This Movie is not recommended for anyone with a weak stomach or children of any age and is very graphic at times.
The story is a fair bit weak at times and looses it momentum in places and has many holes in its plot. The premise of nature fighting back just simply is too over the top in my mind and says little for the director M. Night Shyamalan who is known for making movies like this.

The Blu Ray DVD has many featurees non of them I took any interest in and found the quality of the film to be no better than a standard DVD. Considering at least 85% of the movie is shot during daylight hours and outside there was little that made me say to myself "wow look at the color or the detail". 
I give it only :2.5stars: for picture quality.

The Audio was better and made use of the surround channels with DTS MA audio as its uncompressed format however there was little dynamics and the use of the LFE channel was poor and only once did I really notice it.
I give the Audio :3.5stars:

Over all movie enjoyment, Well if you like lots of death and carnage and a weak storyline then this movie is for you but in my opinion is not even worth the Blu Ray rental cost that I payed as the Standard DVD is cheaper and will look just as good.
I give this move only :2.5stars: over all and could have spent my rental money better.


----------



## wbassett (Feb 8, 2007)

Tony you beat me to this one! 

I watched it last week but haven't had a chance to write my review yet.

I was disappointed too.

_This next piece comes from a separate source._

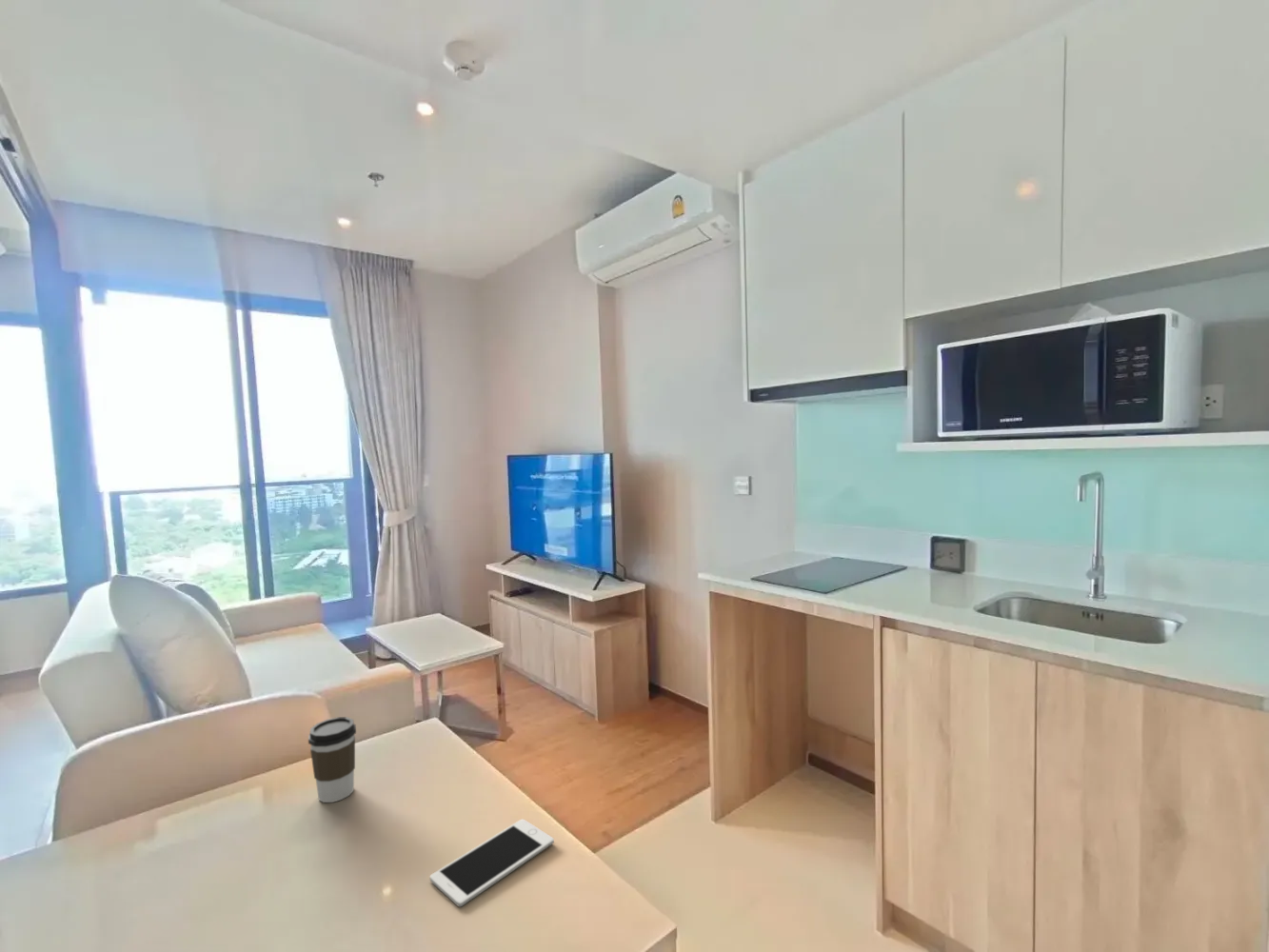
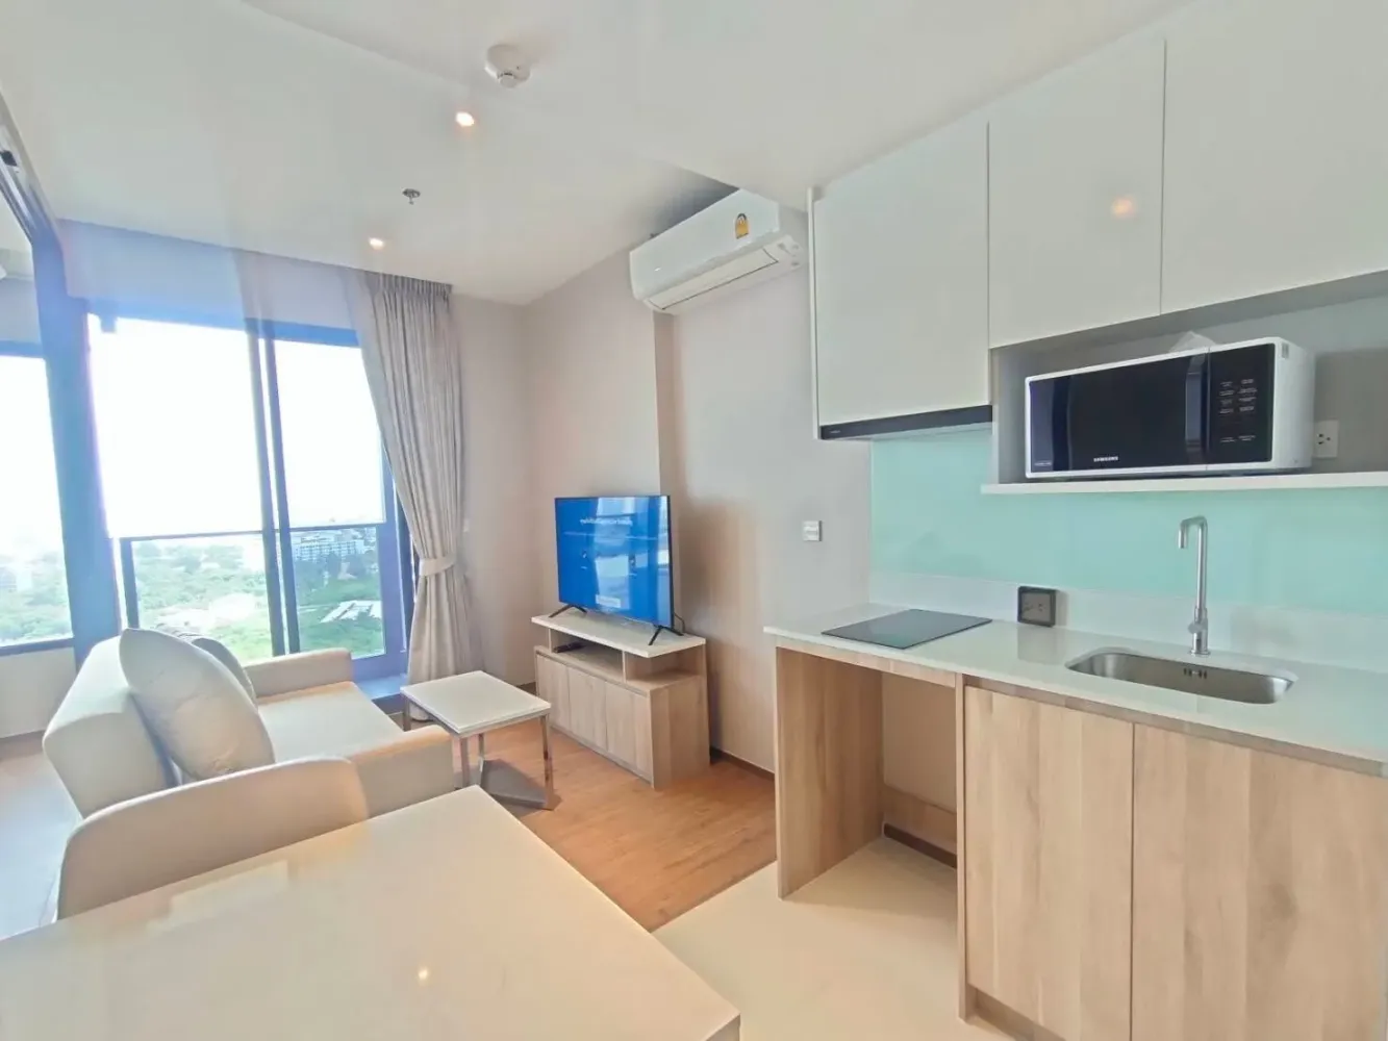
- cell phone [429,819,555,907]
- coffee cup [307,716,357,803]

It wasn't scary and Wahlberg seemed out of place. He is much better in action flicks than playing an 'everyman' high school sciene teacher. What was the weirdest to me was how his voice kept going high pitch, not very macho and definitely not very convincing. To me it was like a horror flick without the horror or a Suspense/Thriller without any thrill or suspense.


----------



## tonyvdb (Sep 5, 2007)

wbassett said:


> To me it was like a horror flick without the horror or a Suspense/Thriller without any thrill or suspense.


Or just an excuse to show some deaths in various different gory ways.

Did you also find the BluRay video quality substandard at best? They really could have shown off the HD quality in this film and it fell seriously short.


----------